• _Фрагмент текста_
Все поражены внезапным событием. Кто хотел убить дядю Ваню? Почему? Никто не способен найти ответ на эти вопросы, а пока надо прежде всего спасать жизнь раненому.

Я еще ничего не знаю о трагедии, все это время проспав. Проснулась я в странной обстановке. У нас под окном разговаривали два человека, одетые в форму, мадмуазель не появлялась, немецкая гувернантка Маргарита Мартыновна была подозрительно молчалива. Клеопатра отвела нас в спальню матери, уже вернувшейся из Епифани и собиравшейся ехать туда снова. Маша суетилась, укладывая чемоданы.

«Мама, что случилось?»

Видя мать — бледную после бессонной ночи, с покрасневшими глазами, я заплакала.

«Два злых человека стреляли в дядю Ваню и ранили его. Он в больнице, и вы поедете навестить его завтра после операции. Молитесь за него». И она уехала.

• _Исследуемые данные_

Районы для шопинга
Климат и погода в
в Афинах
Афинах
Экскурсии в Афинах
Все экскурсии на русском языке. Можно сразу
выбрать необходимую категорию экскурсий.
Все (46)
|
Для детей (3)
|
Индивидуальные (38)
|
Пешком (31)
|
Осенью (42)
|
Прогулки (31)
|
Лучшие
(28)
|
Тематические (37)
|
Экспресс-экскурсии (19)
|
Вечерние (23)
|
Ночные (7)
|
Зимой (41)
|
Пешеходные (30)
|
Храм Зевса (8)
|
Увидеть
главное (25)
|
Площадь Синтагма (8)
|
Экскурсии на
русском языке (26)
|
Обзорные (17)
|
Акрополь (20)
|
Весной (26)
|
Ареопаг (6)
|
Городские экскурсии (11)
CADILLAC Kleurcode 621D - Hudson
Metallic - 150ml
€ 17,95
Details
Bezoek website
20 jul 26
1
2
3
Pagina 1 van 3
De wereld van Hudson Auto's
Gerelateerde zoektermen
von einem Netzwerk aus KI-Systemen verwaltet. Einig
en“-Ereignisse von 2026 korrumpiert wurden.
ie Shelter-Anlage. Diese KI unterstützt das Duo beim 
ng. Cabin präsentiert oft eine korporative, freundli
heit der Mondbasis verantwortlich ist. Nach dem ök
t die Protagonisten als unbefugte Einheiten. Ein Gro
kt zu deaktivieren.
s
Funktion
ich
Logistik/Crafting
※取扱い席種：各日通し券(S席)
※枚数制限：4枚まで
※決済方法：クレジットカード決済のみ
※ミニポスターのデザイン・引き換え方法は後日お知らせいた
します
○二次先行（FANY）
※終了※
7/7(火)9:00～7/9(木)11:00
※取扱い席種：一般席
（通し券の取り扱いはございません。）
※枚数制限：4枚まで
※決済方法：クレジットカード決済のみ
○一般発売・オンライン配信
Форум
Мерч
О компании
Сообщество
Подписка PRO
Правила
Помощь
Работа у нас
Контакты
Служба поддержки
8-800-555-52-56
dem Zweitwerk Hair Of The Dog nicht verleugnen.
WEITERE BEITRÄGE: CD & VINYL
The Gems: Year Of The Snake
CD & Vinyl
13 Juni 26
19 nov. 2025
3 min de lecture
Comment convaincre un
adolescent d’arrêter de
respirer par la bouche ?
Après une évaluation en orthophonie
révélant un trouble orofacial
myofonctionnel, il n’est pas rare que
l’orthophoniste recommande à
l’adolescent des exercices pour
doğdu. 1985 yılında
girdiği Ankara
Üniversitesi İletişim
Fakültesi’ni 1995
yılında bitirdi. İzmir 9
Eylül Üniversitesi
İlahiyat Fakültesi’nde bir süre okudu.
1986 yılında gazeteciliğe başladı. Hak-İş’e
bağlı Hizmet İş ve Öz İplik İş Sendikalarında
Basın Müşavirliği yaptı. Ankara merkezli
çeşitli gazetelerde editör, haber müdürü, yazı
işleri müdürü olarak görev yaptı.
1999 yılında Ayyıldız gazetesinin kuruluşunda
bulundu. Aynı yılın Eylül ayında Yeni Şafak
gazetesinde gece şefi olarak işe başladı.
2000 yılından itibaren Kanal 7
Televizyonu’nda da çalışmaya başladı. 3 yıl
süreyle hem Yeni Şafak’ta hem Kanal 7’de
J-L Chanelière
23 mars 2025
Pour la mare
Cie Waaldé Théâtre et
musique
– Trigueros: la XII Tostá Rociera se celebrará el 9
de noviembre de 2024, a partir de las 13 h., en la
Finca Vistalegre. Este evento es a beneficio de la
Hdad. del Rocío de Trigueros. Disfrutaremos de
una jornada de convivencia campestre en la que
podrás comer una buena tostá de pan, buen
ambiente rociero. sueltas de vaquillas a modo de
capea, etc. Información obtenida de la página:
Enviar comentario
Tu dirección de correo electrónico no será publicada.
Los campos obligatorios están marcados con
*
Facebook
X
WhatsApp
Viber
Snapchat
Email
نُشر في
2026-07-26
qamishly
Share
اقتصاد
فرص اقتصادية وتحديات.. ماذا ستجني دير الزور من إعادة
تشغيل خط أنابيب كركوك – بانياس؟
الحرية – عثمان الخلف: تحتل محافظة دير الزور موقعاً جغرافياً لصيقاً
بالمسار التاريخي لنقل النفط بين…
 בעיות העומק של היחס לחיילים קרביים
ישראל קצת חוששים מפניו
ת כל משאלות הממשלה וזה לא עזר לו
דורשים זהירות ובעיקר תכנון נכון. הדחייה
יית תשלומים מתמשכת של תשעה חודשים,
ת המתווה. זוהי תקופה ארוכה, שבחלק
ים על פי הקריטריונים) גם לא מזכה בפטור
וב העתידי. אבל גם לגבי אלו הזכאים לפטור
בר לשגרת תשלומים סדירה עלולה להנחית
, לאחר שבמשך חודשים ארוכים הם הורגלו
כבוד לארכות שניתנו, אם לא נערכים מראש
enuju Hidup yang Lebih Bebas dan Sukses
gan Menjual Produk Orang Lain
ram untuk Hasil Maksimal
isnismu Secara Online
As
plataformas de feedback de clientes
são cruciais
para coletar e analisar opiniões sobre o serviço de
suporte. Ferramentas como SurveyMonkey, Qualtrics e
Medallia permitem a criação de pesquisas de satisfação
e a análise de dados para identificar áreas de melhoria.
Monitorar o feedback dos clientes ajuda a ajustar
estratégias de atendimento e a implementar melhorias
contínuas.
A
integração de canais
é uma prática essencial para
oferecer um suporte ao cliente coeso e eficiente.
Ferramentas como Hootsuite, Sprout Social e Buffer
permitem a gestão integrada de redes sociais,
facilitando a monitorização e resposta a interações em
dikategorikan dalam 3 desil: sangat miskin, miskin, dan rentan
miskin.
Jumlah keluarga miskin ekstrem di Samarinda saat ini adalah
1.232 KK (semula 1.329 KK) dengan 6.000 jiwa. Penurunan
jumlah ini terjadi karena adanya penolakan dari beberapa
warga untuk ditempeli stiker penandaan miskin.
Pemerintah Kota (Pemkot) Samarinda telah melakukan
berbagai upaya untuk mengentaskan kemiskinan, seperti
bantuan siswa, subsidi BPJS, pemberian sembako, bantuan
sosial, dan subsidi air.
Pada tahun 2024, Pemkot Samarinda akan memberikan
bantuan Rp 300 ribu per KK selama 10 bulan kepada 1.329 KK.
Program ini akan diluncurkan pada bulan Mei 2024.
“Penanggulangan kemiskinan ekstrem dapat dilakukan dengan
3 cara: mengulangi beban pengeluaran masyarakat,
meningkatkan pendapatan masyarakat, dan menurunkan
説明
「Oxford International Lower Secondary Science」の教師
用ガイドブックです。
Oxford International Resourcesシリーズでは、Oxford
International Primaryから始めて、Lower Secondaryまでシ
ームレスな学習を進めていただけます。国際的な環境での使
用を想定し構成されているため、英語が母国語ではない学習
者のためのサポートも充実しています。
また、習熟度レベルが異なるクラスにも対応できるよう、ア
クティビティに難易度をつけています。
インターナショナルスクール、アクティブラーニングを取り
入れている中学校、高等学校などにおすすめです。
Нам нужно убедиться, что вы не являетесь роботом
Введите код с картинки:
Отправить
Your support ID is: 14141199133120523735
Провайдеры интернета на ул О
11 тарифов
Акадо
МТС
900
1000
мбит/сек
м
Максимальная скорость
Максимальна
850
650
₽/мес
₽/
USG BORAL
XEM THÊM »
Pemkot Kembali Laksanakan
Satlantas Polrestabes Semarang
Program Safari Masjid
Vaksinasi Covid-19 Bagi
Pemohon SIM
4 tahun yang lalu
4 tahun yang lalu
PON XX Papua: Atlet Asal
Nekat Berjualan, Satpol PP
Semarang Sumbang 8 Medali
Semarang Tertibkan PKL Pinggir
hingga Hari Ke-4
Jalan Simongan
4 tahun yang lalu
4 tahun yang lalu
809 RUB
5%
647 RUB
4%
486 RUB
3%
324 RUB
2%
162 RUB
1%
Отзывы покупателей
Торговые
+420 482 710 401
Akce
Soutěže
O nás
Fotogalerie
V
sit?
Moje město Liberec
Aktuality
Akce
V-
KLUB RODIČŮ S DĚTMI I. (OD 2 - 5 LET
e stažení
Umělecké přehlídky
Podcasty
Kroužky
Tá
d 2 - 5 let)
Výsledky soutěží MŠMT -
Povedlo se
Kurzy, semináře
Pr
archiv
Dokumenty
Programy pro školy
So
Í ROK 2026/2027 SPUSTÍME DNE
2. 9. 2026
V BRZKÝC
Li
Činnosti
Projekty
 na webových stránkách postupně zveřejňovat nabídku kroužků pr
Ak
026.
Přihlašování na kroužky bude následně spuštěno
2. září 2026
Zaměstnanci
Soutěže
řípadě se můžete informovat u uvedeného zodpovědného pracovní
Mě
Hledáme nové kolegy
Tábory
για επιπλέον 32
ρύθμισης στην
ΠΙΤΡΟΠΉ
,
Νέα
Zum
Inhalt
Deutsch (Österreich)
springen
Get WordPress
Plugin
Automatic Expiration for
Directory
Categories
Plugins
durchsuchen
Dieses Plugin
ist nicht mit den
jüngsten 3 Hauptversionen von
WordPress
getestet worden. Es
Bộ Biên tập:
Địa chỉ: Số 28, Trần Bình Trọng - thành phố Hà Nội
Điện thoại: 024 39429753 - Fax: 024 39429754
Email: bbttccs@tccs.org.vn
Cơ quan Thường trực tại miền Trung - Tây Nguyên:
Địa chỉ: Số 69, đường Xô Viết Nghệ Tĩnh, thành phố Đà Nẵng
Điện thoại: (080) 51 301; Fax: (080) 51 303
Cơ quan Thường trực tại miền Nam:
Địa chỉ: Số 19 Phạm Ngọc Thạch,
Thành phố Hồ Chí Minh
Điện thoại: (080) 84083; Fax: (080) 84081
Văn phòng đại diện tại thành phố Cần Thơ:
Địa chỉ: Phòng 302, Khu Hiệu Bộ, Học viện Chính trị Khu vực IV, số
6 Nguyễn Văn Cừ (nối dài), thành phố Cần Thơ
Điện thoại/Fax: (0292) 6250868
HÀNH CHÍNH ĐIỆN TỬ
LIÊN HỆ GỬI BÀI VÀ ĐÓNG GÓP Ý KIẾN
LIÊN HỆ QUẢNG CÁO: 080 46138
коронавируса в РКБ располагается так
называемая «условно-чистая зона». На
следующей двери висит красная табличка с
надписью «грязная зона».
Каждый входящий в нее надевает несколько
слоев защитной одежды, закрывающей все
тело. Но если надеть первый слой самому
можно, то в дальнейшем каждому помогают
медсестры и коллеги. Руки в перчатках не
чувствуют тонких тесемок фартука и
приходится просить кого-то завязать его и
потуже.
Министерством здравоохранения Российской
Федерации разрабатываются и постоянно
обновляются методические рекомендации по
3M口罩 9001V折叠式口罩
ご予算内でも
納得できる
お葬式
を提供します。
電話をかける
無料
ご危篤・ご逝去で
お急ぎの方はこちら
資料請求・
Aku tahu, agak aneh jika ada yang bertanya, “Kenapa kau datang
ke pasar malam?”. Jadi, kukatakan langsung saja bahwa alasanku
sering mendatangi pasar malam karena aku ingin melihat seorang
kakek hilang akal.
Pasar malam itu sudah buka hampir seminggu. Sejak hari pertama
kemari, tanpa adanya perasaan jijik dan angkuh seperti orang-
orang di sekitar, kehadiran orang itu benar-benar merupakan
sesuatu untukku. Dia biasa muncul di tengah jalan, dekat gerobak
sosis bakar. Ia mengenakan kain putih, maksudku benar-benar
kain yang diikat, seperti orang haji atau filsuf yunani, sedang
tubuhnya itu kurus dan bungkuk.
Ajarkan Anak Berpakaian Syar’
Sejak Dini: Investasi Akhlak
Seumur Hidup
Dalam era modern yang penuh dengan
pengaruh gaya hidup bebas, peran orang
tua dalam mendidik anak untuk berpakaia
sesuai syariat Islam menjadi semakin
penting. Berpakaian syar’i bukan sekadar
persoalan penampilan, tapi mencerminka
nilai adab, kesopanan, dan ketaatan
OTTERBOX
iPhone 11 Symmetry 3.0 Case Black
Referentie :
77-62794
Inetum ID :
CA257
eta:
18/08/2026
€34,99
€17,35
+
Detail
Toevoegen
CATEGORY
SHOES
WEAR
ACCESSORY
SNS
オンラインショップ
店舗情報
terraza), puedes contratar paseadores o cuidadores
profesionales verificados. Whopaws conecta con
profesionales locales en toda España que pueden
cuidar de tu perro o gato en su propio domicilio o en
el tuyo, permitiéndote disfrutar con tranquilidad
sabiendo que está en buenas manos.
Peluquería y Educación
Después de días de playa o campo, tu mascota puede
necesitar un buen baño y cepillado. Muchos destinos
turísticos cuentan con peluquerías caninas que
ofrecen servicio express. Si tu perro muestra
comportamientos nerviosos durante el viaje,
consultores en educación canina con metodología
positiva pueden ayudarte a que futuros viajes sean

• _Что нужно сделать_
1. Перепишите участок фрагмента текста от «Все поражены внезапным» до «суетилась, укладывая чемоданы.» включительно, поменяв «немецкая гувернантка» на «немецкая воспитательница».
2. Откуда, согласно фрагменту текста, вернулась мать и куда собиралась ехать снова?

• _Список решений_
1.
Все поражены внезапным событием. Кто хотел убить дядю Ваню? Почему? Никто не способен найти ответ на эти вопросы, а пока надо прежде всего спасать жизнь раненому.

Я еще ничего не знаю о трагедии, все это время проспав. Проснулась я в странной обстановке. У нас под окном разговаривали два человека, одетые в форму, мадмуазель не появлялась, немецкая воспитательница Маргарита Мартыновна была подозрительно молчалива. Клеопатра отвела нас в спальню матери, уже вернувшейся из Епифани и собиравшейся ехать туда снова. Маша суетилась, укладывая чемоданы.

2. Из Епифани; туда же она собиралась ехать снова.